Now that Ruby was struggling with short-term memory loss, she was looking for ways to exercise her brain. Aside from crossword puzzles and playing Scrabble, she started writing stories. “That was good to exercise my brain, but I was cheating a little bit,” she admits. “If I was looking for a word, I could fake my way to another word or use a thesaurus.” That is when she began writing down the recipes friends and family had been asking her to share for years. “With recipes they’re pretty specific. A carrot is a carrot. A drumstick is a drumstick. You know, you can’t fake your way around what you’re cooking with.”
Ruby took her time. It would sometimes take two hours to write one recipe. She recalls, “I had to sit in my room with the quiet–without the phone, without distractions–and concentrate on the word. I could see it, I could see the thing in my mind, but I couldn’t think of what it was called.” She worked through the frustration and realized that this is the way it was going to be. Writing recipes became a healing process, as well as cognitively therapeutic.
As Ruby wrote, it began to dawn on her that she had a book. She wrote for the better part of a year. There are now 120 recipes in Ruby’s Juke Joint Americana Cookbook, which was published in January 2012. She also wrote little stories to go with each recipe and included a CD of the Grammy-nominated Ruby Dee and the Snakehandlers performing lively Americana tunes.
Things seem to be going well for Ruby Dee, but as she points out, “I don’t have the vertigo anymore, but I do have the memory loss. I have little tricks that I use, like I pause in my sentences if I can’t find the exact word I’m looking for and find a word that’s close enough. I still get distracted really easily, which is interesting on stage because I can’t look people in the eyes when I’m singing. The lights can’t be flashing or I’ll forget where I am.”
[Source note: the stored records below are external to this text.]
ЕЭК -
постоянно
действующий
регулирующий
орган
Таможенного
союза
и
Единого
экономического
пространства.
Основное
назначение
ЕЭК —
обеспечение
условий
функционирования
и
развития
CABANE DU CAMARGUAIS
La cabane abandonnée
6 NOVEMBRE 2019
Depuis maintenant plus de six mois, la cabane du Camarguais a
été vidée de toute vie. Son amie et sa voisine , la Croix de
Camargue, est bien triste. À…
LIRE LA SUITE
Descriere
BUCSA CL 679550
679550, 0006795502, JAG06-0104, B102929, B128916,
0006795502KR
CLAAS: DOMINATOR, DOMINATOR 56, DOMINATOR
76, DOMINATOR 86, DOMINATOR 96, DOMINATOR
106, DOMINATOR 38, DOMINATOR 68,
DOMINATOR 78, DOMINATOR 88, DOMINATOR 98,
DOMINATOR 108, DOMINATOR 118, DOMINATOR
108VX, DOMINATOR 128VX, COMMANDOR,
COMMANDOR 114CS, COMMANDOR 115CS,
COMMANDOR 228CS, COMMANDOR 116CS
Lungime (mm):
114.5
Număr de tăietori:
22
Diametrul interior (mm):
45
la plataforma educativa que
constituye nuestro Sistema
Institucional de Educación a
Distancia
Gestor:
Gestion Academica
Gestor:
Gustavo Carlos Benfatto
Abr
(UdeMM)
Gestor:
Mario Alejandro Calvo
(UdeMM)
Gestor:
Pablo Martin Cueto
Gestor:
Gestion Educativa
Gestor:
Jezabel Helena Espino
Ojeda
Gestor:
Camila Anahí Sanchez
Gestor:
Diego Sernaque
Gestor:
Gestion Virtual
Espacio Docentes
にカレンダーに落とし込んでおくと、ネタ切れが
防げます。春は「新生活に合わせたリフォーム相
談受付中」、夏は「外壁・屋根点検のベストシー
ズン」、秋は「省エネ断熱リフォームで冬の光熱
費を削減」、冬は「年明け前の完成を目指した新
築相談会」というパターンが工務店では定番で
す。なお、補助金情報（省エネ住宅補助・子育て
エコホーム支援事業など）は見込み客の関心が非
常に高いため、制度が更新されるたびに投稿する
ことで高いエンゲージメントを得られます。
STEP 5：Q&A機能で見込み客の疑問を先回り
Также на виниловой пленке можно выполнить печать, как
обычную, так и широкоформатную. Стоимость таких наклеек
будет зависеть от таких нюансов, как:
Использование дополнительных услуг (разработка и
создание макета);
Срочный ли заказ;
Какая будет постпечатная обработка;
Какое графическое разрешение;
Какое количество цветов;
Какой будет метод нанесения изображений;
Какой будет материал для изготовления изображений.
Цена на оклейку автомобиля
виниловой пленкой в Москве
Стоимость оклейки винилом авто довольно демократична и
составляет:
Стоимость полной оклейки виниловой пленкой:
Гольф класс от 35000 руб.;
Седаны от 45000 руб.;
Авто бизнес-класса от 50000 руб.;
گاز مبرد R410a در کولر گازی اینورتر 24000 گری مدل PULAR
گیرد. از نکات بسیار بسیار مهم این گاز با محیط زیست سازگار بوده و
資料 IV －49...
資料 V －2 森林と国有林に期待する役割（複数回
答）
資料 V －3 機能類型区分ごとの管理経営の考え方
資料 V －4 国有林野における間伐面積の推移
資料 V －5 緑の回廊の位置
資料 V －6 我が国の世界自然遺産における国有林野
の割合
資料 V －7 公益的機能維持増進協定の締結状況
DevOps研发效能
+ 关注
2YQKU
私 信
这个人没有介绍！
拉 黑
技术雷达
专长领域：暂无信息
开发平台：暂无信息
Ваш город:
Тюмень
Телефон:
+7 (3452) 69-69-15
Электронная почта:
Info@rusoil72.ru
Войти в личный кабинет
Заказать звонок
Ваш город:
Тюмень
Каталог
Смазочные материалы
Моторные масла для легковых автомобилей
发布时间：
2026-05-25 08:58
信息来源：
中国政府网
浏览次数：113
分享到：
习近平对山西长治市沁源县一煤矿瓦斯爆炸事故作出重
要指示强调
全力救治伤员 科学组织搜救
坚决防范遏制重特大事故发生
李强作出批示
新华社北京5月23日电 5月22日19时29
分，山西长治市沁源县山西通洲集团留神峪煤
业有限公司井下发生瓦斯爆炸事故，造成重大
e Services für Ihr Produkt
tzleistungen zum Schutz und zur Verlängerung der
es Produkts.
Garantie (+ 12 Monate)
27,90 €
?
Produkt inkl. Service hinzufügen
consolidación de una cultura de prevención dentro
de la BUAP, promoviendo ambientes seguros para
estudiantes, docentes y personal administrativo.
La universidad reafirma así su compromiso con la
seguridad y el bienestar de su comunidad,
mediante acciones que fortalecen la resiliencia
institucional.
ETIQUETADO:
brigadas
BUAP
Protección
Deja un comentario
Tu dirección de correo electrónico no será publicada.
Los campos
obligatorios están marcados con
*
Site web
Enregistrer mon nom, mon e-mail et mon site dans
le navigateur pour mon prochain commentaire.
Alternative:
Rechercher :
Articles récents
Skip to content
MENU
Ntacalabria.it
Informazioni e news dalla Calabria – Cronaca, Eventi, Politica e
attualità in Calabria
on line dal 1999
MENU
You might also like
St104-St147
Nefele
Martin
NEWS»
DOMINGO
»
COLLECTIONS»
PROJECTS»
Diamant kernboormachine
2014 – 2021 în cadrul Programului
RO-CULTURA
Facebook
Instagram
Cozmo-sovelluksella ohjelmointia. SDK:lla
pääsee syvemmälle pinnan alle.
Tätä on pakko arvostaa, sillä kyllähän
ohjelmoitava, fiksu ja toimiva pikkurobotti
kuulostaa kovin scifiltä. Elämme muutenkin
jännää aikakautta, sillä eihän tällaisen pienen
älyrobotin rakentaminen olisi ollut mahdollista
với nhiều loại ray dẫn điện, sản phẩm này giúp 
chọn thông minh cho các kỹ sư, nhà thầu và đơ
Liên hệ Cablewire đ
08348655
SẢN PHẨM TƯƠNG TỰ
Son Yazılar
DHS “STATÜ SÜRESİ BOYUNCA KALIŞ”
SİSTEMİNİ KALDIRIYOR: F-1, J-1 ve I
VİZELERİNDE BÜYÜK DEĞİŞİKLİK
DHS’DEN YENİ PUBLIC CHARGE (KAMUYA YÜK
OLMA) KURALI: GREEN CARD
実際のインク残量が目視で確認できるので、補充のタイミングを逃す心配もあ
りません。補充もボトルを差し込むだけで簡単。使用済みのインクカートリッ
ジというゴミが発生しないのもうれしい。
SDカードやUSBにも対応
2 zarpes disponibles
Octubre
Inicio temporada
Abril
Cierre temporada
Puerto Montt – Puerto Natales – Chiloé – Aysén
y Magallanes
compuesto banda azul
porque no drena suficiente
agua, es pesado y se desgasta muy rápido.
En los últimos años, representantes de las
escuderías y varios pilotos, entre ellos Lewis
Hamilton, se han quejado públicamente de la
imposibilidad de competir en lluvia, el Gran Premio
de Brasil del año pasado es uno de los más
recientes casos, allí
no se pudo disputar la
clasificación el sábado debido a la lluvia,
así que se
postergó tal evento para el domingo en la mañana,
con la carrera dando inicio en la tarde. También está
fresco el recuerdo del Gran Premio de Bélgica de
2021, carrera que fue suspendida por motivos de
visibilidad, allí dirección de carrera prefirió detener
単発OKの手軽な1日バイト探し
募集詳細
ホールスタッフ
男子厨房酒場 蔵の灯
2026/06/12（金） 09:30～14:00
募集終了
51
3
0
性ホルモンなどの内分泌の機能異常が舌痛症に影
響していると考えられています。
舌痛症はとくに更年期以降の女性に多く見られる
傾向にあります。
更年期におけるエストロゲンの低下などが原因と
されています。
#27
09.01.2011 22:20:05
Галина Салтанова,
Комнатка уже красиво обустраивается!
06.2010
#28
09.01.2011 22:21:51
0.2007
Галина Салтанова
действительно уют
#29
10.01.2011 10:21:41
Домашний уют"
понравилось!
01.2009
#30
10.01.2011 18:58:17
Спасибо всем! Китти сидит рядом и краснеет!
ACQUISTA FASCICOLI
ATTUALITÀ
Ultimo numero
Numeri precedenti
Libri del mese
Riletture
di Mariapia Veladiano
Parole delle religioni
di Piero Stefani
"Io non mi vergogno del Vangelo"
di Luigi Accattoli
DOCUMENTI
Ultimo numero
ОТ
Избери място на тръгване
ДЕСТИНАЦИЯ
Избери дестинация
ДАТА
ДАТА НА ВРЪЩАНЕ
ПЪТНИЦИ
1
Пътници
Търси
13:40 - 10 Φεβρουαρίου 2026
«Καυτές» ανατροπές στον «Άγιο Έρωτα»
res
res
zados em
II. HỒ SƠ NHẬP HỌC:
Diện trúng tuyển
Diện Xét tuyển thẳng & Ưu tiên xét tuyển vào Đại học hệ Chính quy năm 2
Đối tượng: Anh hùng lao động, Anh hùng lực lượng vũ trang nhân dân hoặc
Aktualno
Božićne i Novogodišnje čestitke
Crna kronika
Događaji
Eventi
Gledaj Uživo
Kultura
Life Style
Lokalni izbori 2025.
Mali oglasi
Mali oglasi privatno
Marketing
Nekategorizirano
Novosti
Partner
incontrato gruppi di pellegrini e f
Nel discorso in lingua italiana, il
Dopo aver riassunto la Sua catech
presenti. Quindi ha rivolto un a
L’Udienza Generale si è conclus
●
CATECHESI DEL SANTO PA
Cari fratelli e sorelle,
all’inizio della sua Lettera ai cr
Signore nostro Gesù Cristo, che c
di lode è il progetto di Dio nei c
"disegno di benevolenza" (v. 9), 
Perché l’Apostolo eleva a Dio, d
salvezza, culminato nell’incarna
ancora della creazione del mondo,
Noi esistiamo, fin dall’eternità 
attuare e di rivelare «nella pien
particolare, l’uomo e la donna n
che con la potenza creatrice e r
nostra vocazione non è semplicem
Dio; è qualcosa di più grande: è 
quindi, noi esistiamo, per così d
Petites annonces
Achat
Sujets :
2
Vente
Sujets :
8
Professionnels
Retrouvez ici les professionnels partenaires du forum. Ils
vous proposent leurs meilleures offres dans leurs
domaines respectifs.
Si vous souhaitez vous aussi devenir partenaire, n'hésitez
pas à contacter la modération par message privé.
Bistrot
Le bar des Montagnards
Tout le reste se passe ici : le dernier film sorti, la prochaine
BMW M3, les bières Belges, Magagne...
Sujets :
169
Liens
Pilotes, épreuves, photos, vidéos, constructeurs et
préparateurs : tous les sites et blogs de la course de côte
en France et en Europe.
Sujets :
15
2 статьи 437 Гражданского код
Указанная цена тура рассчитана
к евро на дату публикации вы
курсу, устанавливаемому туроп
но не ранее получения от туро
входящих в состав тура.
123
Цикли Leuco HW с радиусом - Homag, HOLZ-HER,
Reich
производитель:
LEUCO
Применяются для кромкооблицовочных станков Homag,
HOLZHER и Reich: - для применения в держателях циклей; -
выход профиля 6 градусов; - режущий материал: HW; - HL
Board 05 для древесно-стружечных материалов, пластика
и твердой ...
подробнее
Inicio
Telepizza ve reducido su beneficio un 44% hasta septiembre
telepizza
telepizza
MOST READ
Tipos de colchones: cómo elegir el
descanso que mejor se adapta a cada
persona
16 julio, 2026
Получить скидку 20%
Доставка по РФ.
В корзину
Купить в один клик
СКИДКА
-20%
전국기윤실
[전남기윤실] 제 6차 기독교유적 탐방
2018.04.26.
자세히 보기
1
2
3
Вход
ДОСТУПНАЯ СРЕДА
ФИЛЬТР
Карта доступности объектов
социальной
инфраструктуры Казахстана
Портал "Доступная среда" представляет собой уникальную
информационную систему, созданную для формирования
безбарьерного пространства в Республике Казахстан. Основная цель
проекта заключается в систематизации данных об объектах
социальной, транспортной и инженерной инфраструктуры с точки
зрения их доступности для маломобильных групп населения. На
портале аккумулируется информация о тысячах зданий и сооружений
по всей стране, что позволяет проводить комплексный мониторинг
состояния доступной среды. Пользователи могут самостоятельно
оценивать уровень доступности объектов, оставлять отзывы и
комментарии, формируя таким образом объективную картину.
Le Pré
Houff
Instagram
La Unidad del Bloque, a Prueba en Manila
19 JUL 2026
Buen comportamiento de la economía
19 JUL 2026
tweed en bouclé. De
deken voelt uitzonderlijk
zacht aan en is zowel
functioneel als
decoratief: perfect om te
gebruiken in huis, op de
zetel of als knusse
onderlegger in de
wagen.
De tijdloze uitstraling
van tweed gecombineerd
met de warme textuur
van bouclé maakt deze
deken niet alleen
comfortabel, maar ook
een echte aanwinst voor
Still, Ruby has an important message to share with those who might be facing a similar situation as she did with her accident: “Don’t give up. Do not give up, because things may very well be changing for you, as they did for me. I do not have the same cognitive ability that I had before the accident. I just don’t. But rather than be stressed out or freaked out or depressed about it, I recognize that this is who I am now. This is what I’m still able to do and what I’m still capable of doing and being now. The accident didn’t take away everything. In fact I’m incredibly grateful for what I have left. In a way–not that I’m grateful for the accident–but it made me realize what’s important and who is important. The biggest message is don’t give up, because there’s always going to be something else worth living for.”